Requirements ::
Print the data below word for word, starting at its first line and stopping after the line that contains "part. Background 0.0761".

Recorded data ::

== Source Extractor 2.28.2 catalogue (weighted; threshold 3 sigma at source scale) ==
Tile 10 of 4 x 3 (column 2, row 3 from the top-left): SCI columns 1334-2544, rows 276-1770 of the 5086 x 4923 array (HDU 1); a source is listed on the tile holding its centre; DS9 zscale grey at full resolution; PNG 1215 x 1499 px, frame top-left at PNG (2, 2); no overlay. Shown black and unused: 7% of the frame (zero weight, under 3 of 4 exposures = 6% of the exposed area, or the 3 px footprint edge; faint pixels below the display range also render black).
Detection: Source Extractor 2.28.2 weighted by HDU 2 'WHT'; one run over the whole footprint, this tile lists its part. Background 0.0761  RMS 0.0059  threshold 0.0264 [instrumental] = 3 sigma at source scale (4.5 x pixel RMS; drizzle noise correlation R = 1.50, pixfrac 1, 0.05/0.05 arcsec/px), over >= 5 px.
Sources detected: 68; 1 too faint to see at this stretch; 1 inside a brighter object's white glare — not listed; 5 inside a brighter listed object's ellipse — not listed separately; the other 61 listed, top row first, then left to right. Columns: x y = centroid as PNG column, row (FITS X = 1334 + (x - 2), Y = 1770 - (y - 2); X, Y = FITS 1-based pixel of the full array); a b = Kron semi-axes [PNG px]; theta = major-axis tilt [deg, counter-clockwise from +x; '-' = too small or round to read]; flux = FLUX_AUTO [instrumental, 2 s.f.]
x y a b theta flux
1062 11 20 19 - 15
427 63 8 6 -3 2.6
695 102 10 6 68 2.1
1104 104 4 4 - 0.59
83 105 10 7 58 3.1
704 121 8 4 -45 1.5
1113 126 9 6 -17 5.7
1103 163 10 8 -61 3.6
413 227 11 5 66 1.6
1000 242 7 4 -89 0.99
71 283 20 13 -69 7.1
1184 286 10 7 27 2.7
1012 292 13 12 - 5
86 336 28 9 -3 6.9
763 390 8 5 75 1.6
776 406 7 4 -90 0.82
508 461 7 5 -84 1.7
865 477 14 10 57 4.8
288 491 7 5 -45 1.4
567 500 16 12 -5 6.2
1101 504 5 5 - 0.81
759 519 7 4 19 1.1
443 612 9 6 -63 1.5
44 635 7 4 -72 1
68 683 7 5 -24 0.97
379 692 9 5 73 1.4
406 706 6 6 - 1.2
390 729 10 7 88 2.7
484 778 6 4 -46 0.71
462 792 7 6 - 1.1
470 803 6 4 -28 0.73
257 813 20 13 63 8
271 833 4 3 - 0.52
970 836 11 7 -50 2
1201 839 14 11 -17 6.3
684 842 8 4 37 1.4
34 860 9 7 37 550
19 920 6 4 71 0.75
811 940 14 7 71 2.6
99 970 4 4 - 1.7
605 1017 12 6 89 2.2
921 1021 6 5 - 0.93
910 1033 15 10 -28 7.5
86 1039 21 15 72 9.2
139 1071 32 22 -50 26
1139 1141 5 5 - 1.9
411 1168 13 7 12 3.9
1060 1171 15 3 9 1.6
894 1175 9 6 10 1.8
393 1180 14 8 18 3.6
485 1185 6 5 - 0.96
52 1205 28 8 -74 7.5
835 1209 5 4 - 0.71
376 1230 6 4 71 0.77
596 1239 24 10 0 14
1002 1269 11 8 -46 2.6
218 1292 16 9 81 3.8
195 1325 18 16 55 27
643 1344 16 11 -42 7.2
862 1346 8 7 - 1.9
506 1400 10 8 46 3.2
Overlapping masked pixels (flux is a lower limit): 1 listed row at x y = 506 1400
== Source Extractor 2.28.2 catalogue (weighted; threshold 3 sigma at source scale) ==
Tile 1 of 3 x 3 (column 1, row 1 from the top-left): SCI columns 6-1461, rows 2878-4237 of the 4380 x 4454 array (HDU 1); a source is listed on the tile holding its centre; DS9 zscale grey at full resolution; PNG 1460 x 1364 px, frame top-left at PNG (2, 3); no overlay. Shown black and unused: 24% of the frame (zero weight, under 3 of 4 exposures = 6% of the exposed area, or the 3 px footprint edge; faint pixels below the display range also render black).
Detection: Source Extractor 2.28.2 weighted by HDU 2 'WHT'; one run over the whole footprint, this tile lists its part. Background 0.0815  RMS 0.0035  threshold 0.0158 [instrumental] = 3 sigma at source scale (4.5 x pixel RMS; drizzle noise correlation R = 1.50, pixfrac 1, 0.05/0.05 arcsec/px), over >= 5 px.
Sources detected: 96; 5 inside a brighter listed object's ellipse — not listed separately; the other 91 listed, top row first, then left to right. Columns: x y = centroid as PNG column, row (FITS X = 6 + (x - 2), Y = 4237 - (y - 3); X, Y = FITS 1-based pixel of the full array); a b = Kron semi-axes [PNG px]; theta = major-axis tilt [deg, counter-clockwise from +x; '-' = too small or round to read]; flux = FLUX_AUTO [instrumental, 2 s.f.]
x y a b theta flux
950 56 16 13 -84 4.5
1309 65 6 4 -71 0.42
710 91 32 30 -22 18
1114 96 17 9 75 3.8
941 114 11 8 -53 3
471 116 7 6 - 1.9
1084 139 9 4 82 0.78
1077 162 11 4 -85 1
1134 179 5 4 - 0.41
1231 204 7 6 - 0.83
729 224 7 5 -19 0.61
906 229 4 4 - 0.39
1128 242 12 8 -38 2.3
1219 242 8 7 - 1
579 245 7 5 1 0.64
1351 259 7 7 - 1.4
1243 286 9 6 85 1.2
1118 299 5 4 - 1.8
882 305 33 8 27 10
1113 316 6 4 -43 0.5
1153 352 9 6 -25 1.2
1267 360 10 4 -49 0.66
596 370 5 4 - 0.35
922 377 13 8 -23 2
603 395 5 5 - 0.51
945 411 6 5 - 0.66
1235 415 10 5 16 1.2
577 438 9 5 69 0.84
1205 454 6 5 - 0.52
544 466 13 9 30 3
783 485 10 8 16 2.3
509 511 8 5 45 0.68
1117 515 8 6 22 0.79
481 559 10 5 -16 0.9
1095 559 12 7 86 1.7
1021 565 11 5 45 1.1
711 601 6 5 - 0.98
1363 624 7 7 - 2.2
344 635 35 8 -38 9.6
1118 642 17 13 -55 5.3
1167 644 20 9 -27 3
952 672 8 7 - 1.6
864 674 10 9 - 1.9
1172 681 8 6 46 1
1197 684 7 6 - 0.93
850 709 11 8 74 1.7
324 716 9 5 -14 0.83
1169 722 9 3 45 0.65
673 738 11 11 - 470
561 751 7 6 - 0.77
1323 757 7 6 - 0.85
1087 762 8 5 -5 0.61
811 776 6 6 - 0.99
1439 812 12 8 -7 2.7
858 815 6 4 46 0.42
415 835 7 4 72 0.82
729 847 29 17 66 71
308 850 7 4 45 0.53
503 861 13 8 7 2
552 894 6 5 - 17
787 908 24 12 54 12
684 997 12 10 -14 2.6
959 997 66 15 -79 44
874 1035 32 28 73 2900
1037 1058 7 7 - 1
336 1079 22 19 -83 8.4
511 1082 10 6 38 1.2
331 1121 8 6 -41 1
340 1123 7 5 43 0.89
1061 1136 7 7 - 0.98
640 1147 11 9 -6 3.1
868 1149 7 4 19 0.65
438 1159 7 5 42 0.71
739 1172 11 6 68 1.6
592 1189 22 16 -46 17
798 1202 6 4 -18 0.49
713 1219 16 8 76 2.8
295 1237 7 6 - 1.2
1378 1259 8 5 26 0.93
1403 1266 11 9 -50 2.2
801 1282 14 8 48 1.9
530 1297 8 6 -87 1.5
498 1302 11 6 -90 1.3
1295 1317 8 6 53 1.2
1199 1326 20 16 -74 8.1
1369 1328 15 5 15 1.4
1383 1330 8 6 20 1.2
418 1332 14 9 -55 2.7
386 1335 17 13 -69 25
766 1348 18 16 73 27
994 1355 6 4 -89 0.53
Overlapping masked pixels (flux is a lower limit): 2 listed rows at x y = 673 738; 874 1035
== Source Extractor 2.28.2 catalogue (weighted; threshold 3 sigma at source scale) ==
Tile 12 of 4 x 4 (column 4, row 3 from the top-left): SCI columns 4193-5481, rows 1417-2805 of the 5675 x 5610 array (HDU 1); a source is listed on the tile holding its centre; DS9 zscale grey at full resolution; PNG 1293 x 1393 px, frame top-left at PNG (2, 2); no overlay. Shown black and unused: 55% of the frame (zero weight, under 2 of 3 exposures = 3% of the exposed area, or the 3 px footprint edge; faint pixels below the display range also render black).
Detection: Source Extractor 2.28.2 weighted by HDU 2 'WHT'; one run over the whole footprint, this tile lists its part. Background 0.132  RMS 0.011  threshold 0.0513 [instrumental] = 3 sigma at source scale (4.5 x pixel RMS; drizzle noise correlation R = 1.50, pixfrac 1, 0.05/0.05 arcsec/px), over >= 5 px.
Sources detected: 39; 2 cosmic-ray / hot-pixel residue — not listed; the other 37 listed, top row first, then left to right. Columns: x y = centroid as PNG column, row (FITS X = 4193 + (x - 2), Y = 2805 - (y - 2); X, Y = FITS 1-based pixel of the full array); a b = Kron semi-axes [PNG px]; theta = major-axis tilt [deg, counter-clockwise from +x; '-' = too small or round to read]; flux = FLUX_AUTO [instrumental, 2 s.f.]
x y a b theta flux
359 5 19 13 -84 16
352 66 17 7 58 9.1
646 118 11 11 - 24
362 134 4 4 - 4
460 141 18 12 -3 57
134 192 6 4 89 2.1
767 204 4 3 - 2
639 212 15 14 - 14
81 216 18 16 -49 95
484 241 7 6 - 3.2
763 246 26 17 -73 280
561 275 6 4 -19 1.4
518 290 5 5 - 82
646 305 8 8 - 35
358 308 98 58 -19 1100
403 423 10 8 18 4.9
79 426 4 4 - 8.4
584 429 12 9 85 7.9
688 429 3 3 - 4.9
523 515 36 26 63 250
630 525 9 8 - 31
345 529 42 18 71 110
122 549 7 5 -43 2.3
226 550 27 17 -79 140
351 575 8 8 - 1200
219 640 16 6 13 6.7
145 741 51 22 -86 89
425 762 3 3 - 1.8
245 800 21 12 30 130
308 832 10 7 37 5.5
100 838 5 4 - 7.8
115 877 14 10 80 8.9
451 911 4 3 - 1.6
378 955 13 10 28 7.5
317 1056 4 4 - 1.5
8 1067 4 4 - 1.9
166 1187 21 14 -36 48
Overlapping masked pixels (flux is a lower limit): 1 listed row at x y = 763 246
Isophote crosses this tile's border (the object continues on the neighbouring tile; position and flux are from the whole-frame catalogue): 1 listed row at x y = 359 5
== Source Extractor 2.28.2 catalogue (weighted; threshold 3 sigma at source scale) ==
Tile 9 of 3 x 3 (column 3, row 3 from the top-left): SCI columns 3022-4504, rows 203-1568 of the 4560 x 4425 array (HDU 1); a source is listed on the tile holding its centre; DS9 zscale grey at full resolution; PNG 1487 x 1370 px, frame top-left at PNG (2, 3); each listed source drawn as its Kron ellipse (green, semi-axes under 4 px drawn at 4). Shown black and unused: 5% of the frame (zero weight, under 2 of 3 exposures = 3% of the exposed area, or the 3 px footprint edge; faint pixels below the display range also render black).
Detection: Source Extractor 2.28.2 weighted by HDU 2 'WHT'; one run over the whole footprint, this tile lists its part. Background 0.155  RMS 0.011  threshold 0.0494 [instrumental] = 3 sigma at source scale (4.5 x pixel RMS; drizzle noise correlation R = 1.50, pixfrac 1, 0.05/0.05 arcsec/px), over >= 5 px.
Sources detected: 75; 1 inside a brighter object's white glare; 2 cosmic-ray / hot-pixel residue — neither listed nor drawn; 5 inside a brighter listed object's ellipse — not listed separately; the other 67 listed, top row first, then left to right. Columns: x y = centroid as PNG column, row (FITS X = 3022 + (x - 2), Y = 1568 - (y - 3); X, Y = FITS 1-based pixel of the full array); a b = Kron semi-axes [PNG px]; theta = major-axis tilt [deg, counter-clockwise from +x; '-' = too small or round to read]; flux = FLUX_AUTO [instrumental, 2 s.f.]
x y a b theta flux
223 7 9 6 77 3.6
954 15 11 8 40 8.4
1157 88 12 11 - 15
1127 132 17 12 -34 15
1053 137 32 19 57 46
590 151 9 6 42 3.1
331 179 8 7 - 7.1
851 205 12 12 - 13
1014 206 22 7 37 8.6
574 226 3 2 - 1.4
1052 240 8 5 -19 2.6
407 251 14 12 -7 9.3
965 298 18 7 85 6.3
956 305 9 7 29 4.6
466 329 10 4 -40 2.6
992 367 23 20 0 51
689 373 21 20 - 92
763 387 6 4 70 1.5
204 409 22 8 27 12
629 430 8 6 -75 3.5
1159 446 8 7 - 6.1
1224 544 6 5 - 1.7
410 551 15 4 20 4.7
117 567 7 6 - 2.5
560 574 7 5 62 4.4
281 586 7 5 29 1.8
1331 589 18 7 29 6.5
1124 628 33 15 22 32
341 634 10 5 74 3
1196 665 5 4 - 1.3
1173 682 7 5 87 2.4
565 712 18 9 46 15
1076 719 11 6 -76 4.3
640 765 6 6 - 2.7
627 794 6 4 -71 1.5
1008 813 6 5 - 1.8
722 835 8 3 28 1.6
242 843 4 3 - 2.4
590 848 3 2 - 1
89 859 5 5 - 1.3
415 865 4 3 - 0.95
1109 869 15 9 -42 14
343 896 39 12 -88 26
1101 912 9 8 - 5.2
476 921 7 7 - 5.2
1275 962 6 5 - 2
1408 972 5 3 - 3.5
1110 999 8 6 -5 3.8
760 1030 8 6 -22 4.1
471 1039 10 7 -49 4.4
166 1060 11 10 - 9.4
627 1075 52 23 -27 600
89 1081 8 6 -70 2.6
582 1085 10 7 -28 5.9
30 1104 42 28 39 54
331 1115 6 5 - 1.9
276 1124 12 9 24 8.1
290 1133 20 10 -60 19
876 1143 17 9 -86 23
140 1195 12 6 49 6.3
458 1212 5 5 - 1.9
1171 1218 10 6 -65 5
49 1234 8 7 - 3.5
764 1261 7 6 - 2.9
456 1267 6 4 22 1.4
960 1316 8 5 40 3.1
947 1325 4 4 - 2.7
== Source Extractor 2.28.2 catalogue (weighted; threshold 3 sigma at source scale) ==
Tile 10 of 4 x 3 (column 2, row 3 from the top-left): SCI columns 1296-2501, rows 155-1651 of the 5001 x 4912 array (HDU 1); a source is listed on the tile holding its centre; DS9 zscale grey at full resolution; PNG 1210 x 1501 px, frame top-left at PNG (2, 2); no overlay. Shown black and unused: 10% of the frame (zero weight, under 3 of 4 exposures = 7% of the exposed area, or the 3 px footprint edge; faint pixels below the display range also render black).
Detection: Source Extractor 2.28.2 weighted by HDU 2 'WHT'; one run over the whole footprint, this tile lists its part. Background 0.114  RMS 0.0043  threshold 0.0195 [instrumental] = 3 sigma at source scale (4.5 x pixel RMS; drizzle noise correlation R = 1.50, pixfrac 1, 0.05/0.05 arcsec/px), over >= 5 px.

Correct result ::
== Source Extractor 2.28.2 catalogue (weighted; threshold 3 sigma at source scale) ==
Tile 10 of 4 x 3 (column 2, row 3 from the top-left): SCI columns 1334-2544, rows 276-1770 of the 5086 x 4923 array (HDU 1); a source is listed on the tile holding its centre; DS9 zscale grey at full resolution; PNG 1215 x 1499 px, frame top-left at PNG (2, 2); no overlay. Shown black and unused: 7% of the frame (zero weight, under 3 of 4 exposures = 6% of the exposed area, or the 3 px footprint edge; faint pixels below the display range also render black).
Detection: Source Extractor 2.28.2 weighted by HDU 2 'WHT'; one run over the whole footprint, this tile lists its part. Background 0.0761  RMS 0.0059  threshold 0.0264 [instrumental] = 3 sigma at source scale (4.5 x pixel RMS; drizzle noise correlation R = 1.50, pixfrac 1, 0.05/0.05 arcsec/px), over >= 5 px.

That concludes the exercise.